(Machine-readable hardware designs)
================================

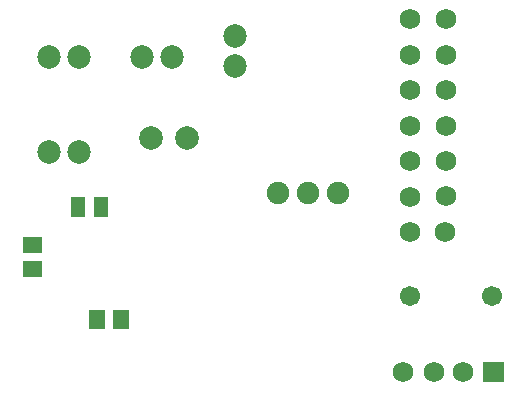
<source format=gts>
G04 Layer: TopSolderMaskLayer*
G04 EasyEDA v6.4.19.5, 2021-04-26T22:05:49--7:00*
G04 3865de02122e4a29b7e4d10c01c85813,debd25b7e7f645e7808fdd9718494454,10*
G04 Gerber Generator version 0.2*
G04 Scale: 100 percent, Rotated: No, Reflected: No *
G04 Dimensions in millimeters *
G04 leading zeros omitted , absolute positions ,4 integer and 5 decimal *
%FSLAX45Y45*%
%MOMM*%

%ADD26C,1.9032*%
%ADD27C,1.7016*%
%ADD30C,1.7272*%
%ADD32C,1.9912*%
%ADD33C,2.0032*%

%LPD*%
D26*
G01*
X8001254Y6523736D03*
G01*
X8251190Y6523736D03*
G01*
X8501379Y6523736D03*
D27*
G01*
X9811511Y5651500D03*
G01*
X9111513Y5651500D03*
G36*
X5834634Y5812028D02*
G01*
X5834634Y5948171D01*
X6001765Y5948171D01*
X6001765Y5812028D01*
G37*
G36*
X5834634Y6015228D02*
G01*
X5834634Y6151371D01*
X6001765Y6151371D01*
X6001765Y6015228D01*
G37*
G36*
X6396227Y5364734D02*
G01*
X6396227Y5531865D01*
X6532372Y5531865D01*
X6532372Y5364734D01*
G37*
G36*
X6599427Y5364734D02*
G01*
X6599427Y5531865D01*
X6735572Y5531865D01*
X6735572Y5364734D01*
G37*
D30*
G01*
X9561322Y5003800D03*
G36*
X9735058Y4918202D02*
G01*
X9735058Y5090921D01*
X9907777Y5090921D01*
X9907777Y4918202D01*
G37*
G01*
X9314434Y5003800D03*
G01*
X9059418Y5003800D03*
D32*
G01*
X7099300Y7670800D03*
G01*
X6845300Y7670800D03*
D33*
G01*
X6923887Y6988200D03*
G01*
X7223886Y6988200D03*
D30*
G01*
X9416084Y6491401D03*
G01*
X9414205Y6190691D03*
G01*
X9417811Y6787591D03*
G01*
X9417811Y7088759D03*
G01*
X9416897Y7389926D03*
G01*
X9416897Y7689926D03*
G01*
X9416897Y7989925D03*
G01*
X9116898Y7989925D03*
G01*
X9116898Y7689926D03*
G01*
X9116898Y7389926D03*
G01*
X9116898Y7089927D03*
G01*
X9116898Y6789928D03*
G01*
X9116898Y6489928D03*
G01*
X9116898Y6189929D03*
G36*
X6440677Y6313170D02*
G01*
X6440677Y6488429D01*
X6561074Y6488429D01*
X6561074Y6313170D01*
G37*
G36*
X6240525Y6313170D02*
G01*
X6240525Y6488429D01*
X6360922Y6488429D01*
X6360922Y6313170D01*
G37*
D32*
G01*
X6311900Y6870700D03*
G01*
X6057900Y6870700D03*
G01*
X6311900Y7670800D03*
G01*
X6057900Y7670800D03*
G01*
X7632700Y7594600D03*
G01*
X7632700Y7848600D03*
M02*

</source>
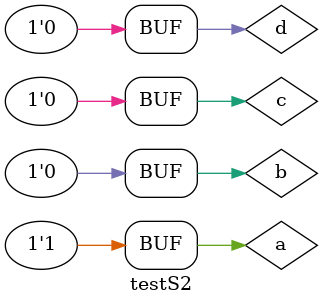
<source format=v>
module calculaS2(output s, input a, input b, input c, input d);
wire [1:0] sNot;
wire [4:0] sAnd;
wire sOr;

not NOT1 (sNot[0], c);
not NOT2 (sNot[1], d);

and AND1 (sAnd[0], b, sNot[0]);
and AND2 (sAnd[1], sAnd[0], sNot[1]);

and AND3 (sAnd[2], a, b);
and AND4 (sAnd[3], sAnd[2], sNot[1]);

and AND5 (sAnd[4], a, sNot[0]);

or OR1(sOr, sAnd[1], sAnd[3]);
or OR2(s, sOr, sAnd[4]);
endmodule //calculaS2

module testS2;
reg a;
reg b;
reg c;
reg d;
wire s;
calculaS2 testeS2 (s, a, b, c, d);
initial begin
 $display ("Exercício J");
 $display ("Úrsula Rosa - 427468");
 $display ("AB CD  S");
 a=0; b=0; c=0; d=0;
 $monitor ("%b%b %b%b  %b",a,b,c,d,s);
 #1 a=0; b=0; c=0; d=1;  
 #1 a=0; b=0; c=1; d=0;
 #1 a=0; b=1; c=0; d=0;
 #1 a=1; b=0; c=0; d=0;
end
endmodule //testS2
</source>
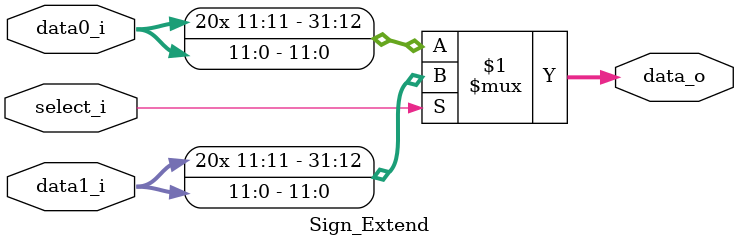
<source format=v>
`timescale 1ns / 1ps


module Sign_Extend(
    select_i,
    data0_i,
    data1_i,
    data_o     
);
input [11:0] data0_i,data1_i;
input select_i;
output[31:0] data_o;

assign data_o = (select_i)? {{20{data1_i[11]}},data1_i} : {{20{data0_i[11]}},data0_i} ; 

endmodule
</source>
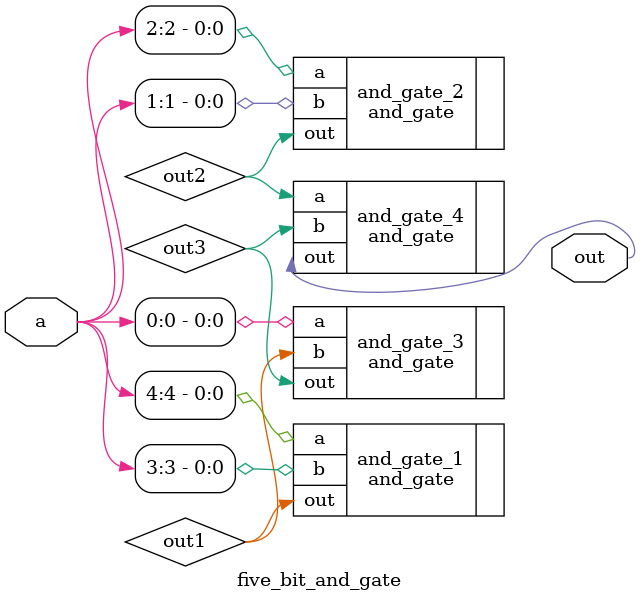
<source format=v>
module five_bit_and_gate (
    input [4:0] a,
    output wire out
);  
    wire out1, out2, out3;
    
    and_gate and_gate_1(.a(a[4]), .b(a[3]), .out(out1));
    and_gate and_gate_2(.a(a[2]), .b(a[1]), .out(out2));
    and_gate and_gate_3(.a(a[0]), .b(out1), .out(out3));
    and_gate and_gate_4(.a(out2), .b(out3), .out(out));
    
endmodule
</source>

================================

Copy the lines above that hold the word "wire".

▶ [TASK RESPONSE]
wire [1:0] sNot;
wire [4:0] sAnd;
wire sOr;
wire s;
    output wire out
    wire out1, out2, out3;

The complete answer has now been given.